No, says Josh, this is a dangerous and fundamentally flawed design, and I want a replacement [??], and before the retailer can respond he:

  • disputes the entire charge with American Express.
  • threatens to post all about the mortal dangers posed by the tray on a prominent parenting website.
  • can't find one, so he posts a balls-out flamefest of a comment about the tray on daddytypes instead [since edited and re-edited].
  • files a complaint with the CPSC claiming that his doctor thinks the 10-month-old's stomachache is caused by the bacteria breeding on the tray.
  • emails the entire daddytypes post--including his new comment--to a bunch of Nest retailers.

    Several of the retailers then email me on a Sunday asking WTF? Mozzee, Nest's manufacturers, email me on Sunday asking WTF?

    Josh sends pictures of the pinhole/petri dishes to me and the retailer. I wake up with an email from Mozzee that says, whoa, that's not rotomoulding it's--here, I'll quote it:

    This is not a pin-hole problem itís more serious. Please accept our apologies. Had we done our job with quality assurance you would not have received this defective tray.

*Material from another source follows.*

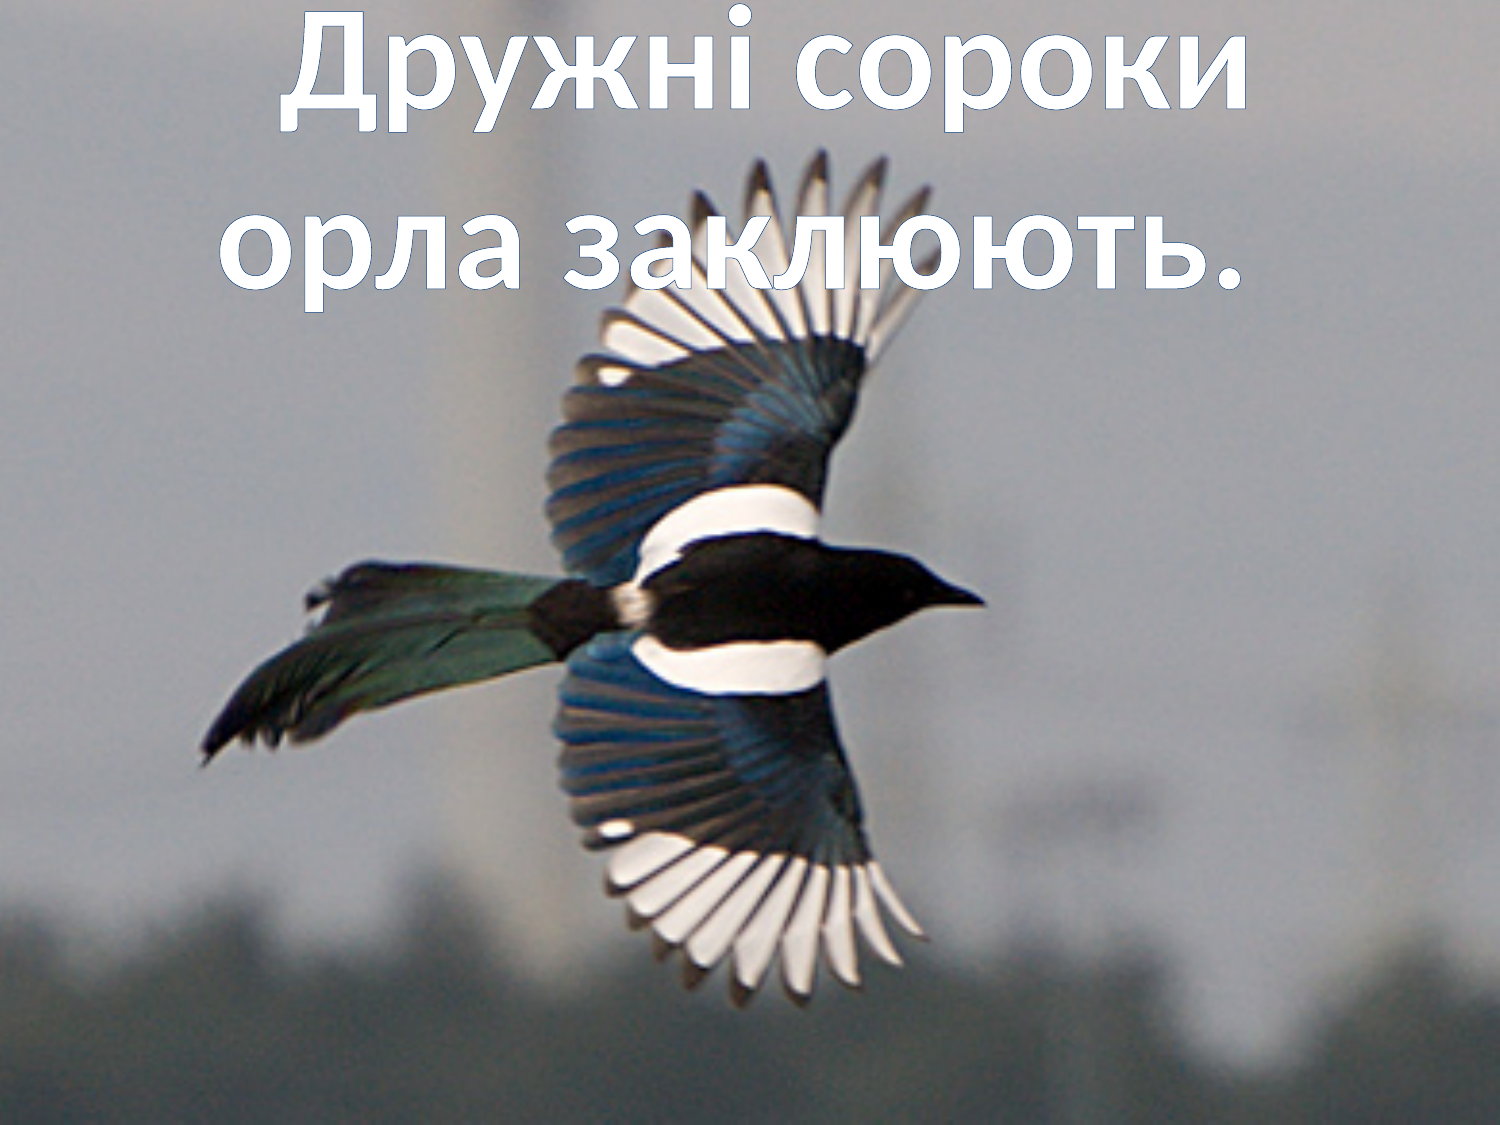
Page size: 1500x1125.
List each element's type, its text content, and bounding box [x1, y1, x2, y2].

picture [0, 0, 1500, 1125]
title Дружні сороки орла заклюють. [75, 45, 1425, 233]
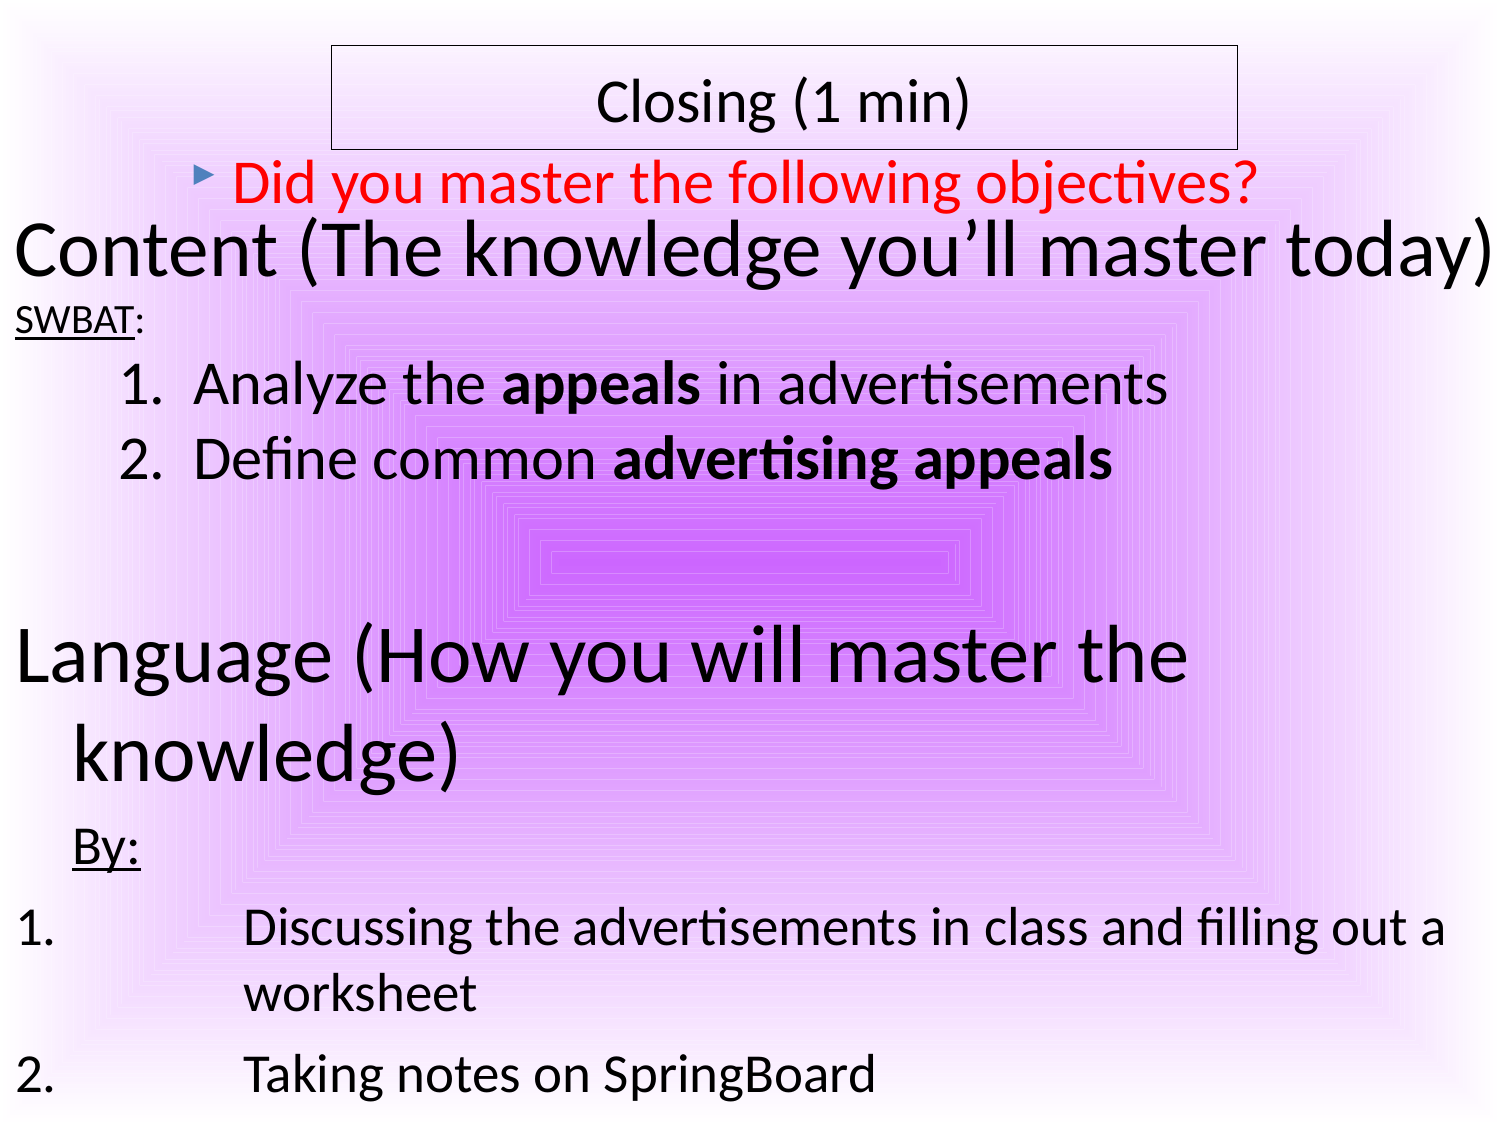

    We take hygiene and quality management very seriously at Mozzee. In fact, the entire basis of the Mozzee NESTís design is to ensure a safe capsule with hygienic dining for baby. The NEST surfaces are flush so they are easily cleaned, preventing the possibility of food lodging or bacteria building up. This is why you will find our Mozzee Nest in some of the worldís leading restaurants. NEST is easy to clean and keep clean.

    Josh needs a replacement tray so his daughter can dine in NEST style. We have arranged through our authorized retailer to supply one to Josh as soon as possible.

    "dine in NEST style." I love it. So all's well that ends well, right? Hold on there just a minute, cowboy.

    Now I've heard [hi, honey!] that I can be a pretty demanding customer, that sometimes, in certain situations, when I feel wronged, I might betray an outsized sense of entitlement in my interactions with some people in a sales/customer service setting. I'm man enough to admit that this is somewhat true and human enough to admit I'm working on it. [Actually, having a kid has made me both more aware of my shortcomings and more sensitive to what my example is teaching the kid, but this, for once, isn't about me.]

    Now I've also heard--and I sometimes suspect--that this high-maintenance, outsized sense of entitlement, treat people like servant-itis may grow more prevalent as the sum of money involved increases. Where a guy driving a Mercedes and a Bugaboo on the Upper East Side of Manhattan would ever get an idea like that, who knows, but let me put it this way: If you can afford a $600 high chair, you can also afford to be gracious.

    If it's true that the baby marketplace used to be divided into giant, faceless, unaccountable conglomerates cranking out piles of poorly made junk for the masses on the one hand, and hushed, high-touch boutiques and craftspeople making custom goods for the gentry whose speak-when-spoken-to governesses were eternally grateful for getting Sunday evenings off, let me say, those days are over. In just the last couple of years, even, dozens of innovative, independent companies--often founded by new parents themselves--have stepped up to offer products and resources that simply didn't exist before.

    Should a customer buying the highest-priced, highest-design high chair on the market expect a lot from it? Of course. Were Nest chairs perfect when they launched? No. But I've seen the Mozzee people being very conscientious and responsive to their customer's questions and concerns. And they're human beings, not some "customer service dept."

    It's difficult and stressful enough being a new parent without having to devote inordinate time and energy to player-hating on the people we enlist to help us. So don't throw your civility, respect, and basic optimism for humanity out with the dirty diapers. [And if you didn't have any of those traits before, what better time to develop them, seeing as how your kid is at once a mirror and a sponge.]

    And besides, being an over-demanding asshole parent is such a Baby Boomer thing; it is OVER.

  • 1 Comment

    Now I'm disappointed I missed all the hullaballoo. Don't suppose you could un-edit-and-re-un-edit whatever post it was on, just for grins?